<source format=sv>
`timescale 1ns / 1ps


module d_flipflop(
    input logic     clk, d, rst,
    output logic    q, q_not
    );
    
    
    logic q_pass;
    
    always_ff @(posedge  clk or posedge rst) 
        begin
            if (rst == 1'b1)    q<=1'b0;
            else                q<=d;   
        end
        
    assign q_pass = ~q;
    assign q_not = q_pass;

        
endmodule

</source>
* * *
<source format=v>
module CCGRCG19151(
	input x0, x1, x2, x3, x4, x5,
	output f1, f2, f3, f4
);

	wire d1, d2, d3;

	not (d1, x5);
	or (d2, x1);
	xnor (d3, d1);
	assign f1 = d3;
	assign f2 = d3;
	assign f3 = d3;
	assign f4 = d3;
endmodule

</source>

▶ _TO DO_
Find every line above that contains the word "input", and return each one.

▶ _EXERCISE OUTPUT_
    input logic     clk, d, rst,
	input x0, x1, x2, x3, x4, x5,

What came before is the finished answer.